── Records provided
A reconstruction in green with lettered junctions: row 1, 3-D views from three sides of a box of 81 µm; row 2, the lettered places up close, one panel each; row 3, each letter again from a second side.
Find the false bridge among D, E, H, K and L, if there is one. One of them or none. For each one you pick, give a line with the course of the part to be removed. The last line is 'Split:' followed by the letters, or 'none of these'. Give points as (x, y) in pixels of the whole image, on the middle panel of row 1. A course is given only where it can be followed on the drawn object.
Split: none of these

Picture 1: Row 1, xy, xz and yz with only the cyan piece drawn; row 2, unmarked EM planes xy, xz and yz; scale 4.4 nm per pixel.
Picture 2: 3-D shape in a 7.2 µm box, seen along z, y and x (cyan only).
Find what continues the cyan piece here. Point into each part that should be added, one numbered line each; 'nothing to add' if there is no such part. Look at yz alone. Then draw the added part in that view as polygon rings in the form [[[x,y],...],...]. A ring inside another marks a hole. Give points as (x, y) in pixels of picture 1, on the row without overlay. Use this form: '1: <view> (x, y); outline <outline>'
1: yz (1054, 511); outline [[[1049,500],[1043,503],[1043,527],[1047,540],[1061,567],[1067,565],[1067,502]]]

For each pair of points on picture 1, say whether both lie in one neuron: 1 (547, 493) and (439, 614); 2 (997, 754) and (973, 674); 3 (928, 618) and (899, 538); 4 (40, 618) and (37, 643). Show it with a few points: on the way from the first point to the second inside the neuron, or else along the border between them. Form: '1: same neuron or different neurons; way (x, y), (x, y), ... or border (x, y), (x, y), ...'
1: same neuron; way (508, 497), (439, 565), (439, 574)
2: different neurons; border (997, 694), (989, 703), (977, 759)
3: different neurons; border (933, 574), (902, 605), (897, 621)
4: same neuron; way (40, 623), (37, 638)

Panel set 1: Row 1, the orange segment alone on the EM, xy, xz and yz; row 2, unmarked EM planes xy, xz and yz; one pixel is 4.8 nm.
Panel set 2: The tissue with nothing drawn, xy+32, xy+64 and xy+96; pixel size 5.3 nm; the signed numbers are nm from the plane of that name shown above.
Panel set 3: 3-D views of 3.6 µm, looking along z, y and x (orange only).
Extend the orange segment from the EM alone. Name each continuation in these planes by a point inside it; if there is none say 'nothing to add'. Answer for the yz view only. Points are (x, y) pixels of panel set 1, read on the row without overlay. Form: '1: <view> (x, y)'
────
Aim of the task
State how many lines of the records contain the word "segment". Give that number alone.

Task answer
2